[Date Prev][Date Next][Thread Prev][Thread Next][Date Index][Thread Index]
UTF-16 (was: Re: Charset reviewer appointed)
At 09:02 98/07/29 +0200, Harald Tveit Alvestrand wrote:
> >At 13:42 98/07/27 +0200, Harald Tveit Alvestrand wrote:
> >
> >> The BOM is part of the charset that UTF-16 represents.
> >> Any application can say anything it wants to *further restricting*
> >> what characters can apply where; the part we couldn't tolerate
> >> was if XML insisted upon strings that were *illegal* in the registered
> >> UTF-16, yet calling the charset "UTF-16".
> What I was saying is that if XML states that all valid XML documents
> must start with the BOM, that's no more problematic than if HTML
> states that all valid HTML documents must start with <!DOCTYPE;
> this is part of the application, not part of the charset.
>
> I'm not saying it's a good idea; I strongly suspect that it's not.
> But it does not need to have the consent of the charset registration.
What XML is currently stating is that all UTF-16 documents must start
with a BOM, and that this BOM is not part of the real XML document.
XML does not say anything about a BOM for UTF-8, but the whole text
(in particular http://www.w3.org/TR/REC-xml#charencoding) and
and the examples it gives (http://www.w3.org/TR/REC-xml#sec-guessing)

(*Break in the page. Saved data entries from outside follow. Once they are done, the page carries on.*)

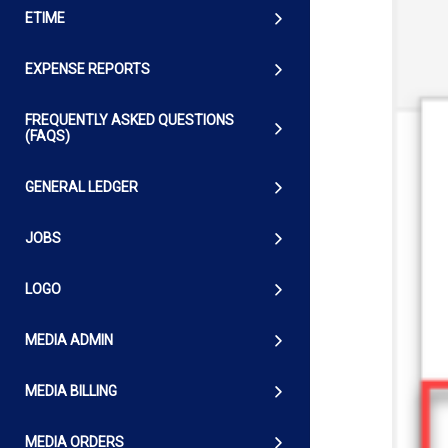
ETIME
EXPENSE REPORTS
FREQUENTLY ASKED QUESTIONS
(FAQS)
GENERAL LEDGER
JOBS
LOGO
MEDIA ADMIN
MEDIA BILLING
MEDIA ORDERS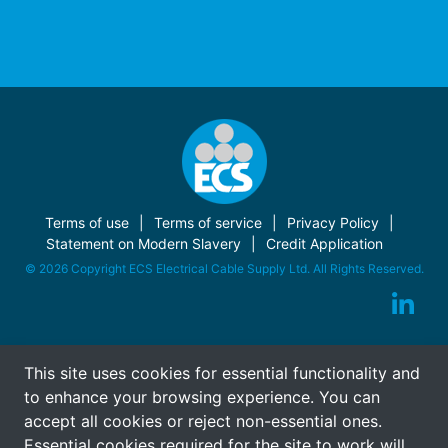
Terms of use
Terms of service
Privacy Policy
Statement on Modern Slavery
Credit Application
© 2026 Copyright ECS Electrical Cable Supply Ltd. All Rights Reserved.
This site uses cookies for essential functionality and
to enhance your browsing experience. You can
accept all cookies or reject non-essential ones.
Essential cookies required for the site to work will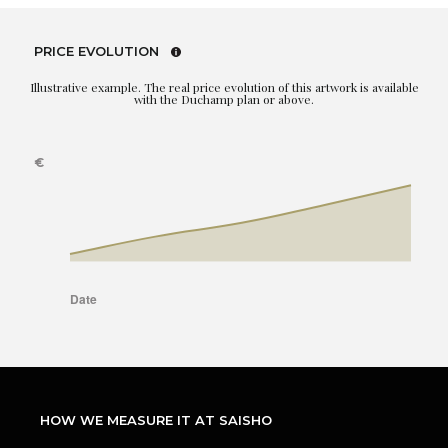
PRICE EVOLUTION
Illustrative example. The real price evolution of this artwork is available
with the Duchamp plan or above.
HOW WE MEASURE IT AT SAISHO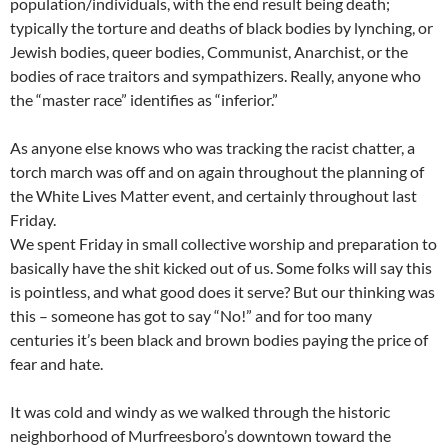
population/individuals, with the end result being death;
typically the torture and deaths of black bodies by lynching, or
Jewish bodies, queer bodies, Communist, Anarchist, or the
bodies of race traitors and sympathizers. Really, anyone who
the “master race” identifies as “inferior.”
As anyone else knows who was tracking the racist chatter, a
torch march was off and on again throughout the planning of
the White Lives Matter event, and certainly throughout last
Friday.
We spent Friday in small collective worship and preparation to
basically have the shit kicked out of us. Some folks will say this
is pointless, and what good does it serve? But our thinking was
this – someone has got to say “No!” and for too many
centuries it’s been black and brown bodies paying the price of
fear and hate.
It was cold and windy as we walked through the historic
neighborhood of Murfreesboro’s downtown toward the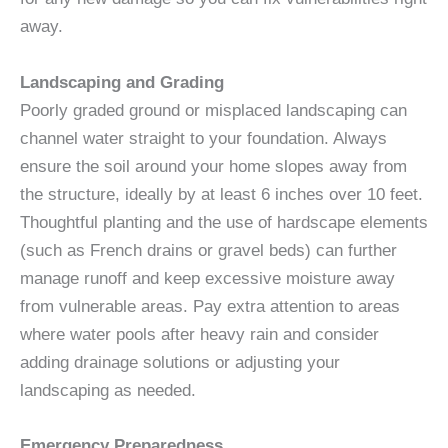
away.
Landscaping and Grading
Poorly graded ground or misplaced landscaping can
channel water straight to your foundation. Always
ensure the soil around your home slopes away from
the structure, ideally by at least 6 inches over 10 feet.
Thoughtful planting and the use of hardscape elements
(such as French drains or gravel beds) can further
manage runoff and keep excessive moisture away
from vulnerable areas. Pay extra attention to areas
where water pools after heavy rain and consider
adding drainage solutions or adjusting your
landscaping as needed.
Emergency Preparedness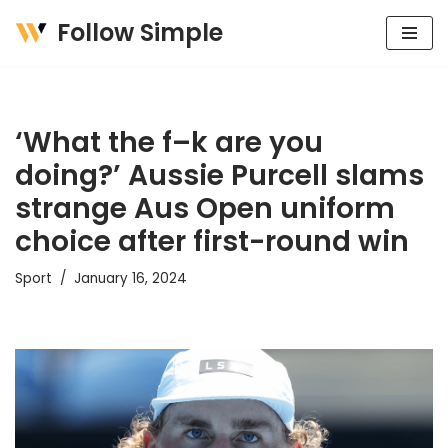
Follow Simple
Skip
to
content
‘What the f–k are you
doing?’ Aussie Purcell slams
strange Aus Open uniform
choice after first-round win
Sport
January 16, 2024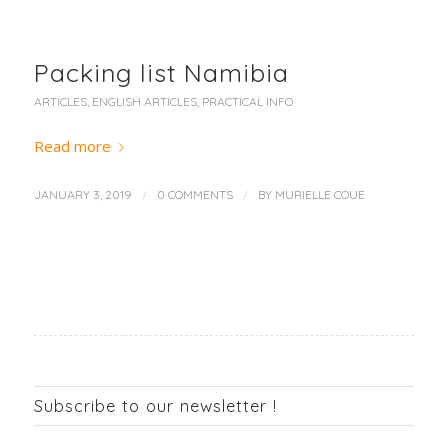
Packing list Namibia
ARTICLES
,
ENGLISH ARTICLES
,
PRACTICAL INFO
Read more
/
/
JANUARY 3, 2019
0 COMMENTS
BY
MURIELLE COUE
Subscribe to our newsletter !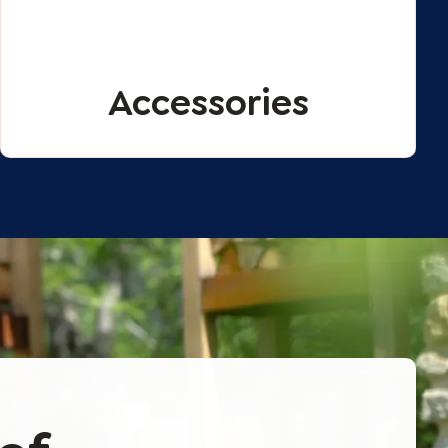
Accessories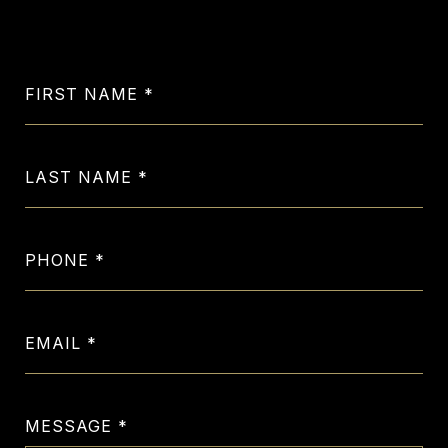
Let's Get in Touch
FIRST NAME
LAST NAME
PHONE
EMAIL
MESSAGE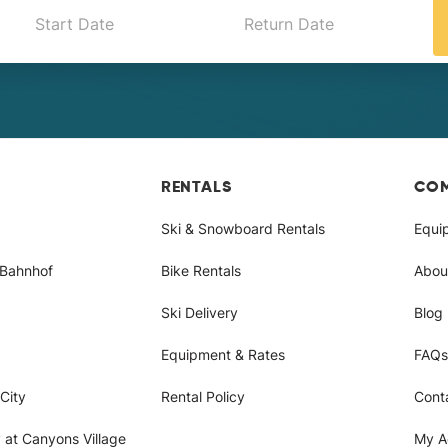
RENTALS
CO
Ski & Snowboard Rentals
Equi
/Bahnhof
Bike Rentals
Abou
Ski Delivery
Blog
Equipment & Rates
FAQs
City
Rental Policy
Cont
 at Canyons Village
My A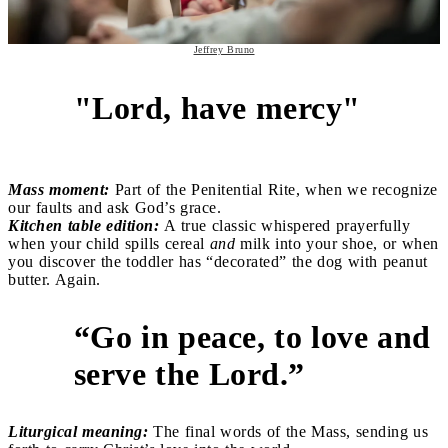
Jeffrey Bruno
"Lord, have mercy"
5
Mass moment:
Part of the Penitential Rite, when we recognize
our faults and ask God’s grace.
Kitchen table edition:
A true classic whispered prayerfully
when your child spills cereal
and
milk into your shoe, or when
you discover the toddler has “decorated” the dog with peanut
butter. Again.
“Go in peace, to love and
6
serve the Lord.”
Liturgical meaning:
The final words of the Mass, sending us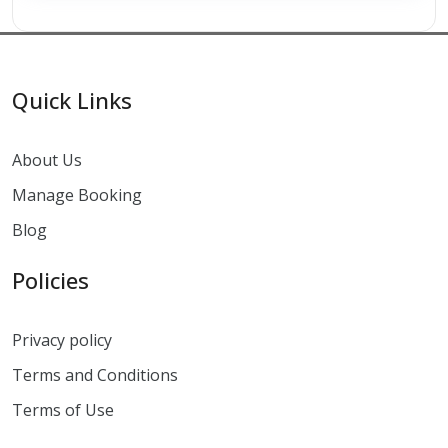
Quick Links
About Us
Manage Booking
Blog
Policies
Privacy policy
Terms and Conditions
Terms of Use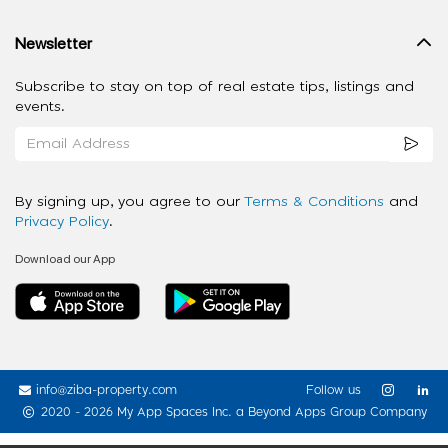
Newsletter
Subscribe to stay on top of real estate tips, listings and
events.
By signing up, you agree to our
Terms & Conditions
and
Privacy Policy
.
Download our App
info@ziba-property.com
Follow us
2020 - 2026 My App Spaces Inc.
a Beyond Apps Group Company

strongly suggest that such a thing was never even taken into any
kind of consideration (Makoto, please correct me if this is otherwise).
For all the other (legacy) encodings, putting in a BOM at the beginning
of the document wouldn't be impossible in theory (using ""),
but makes even less sense, and is definitely not required, nor would
it be considered correct XML.
Regards, Martin.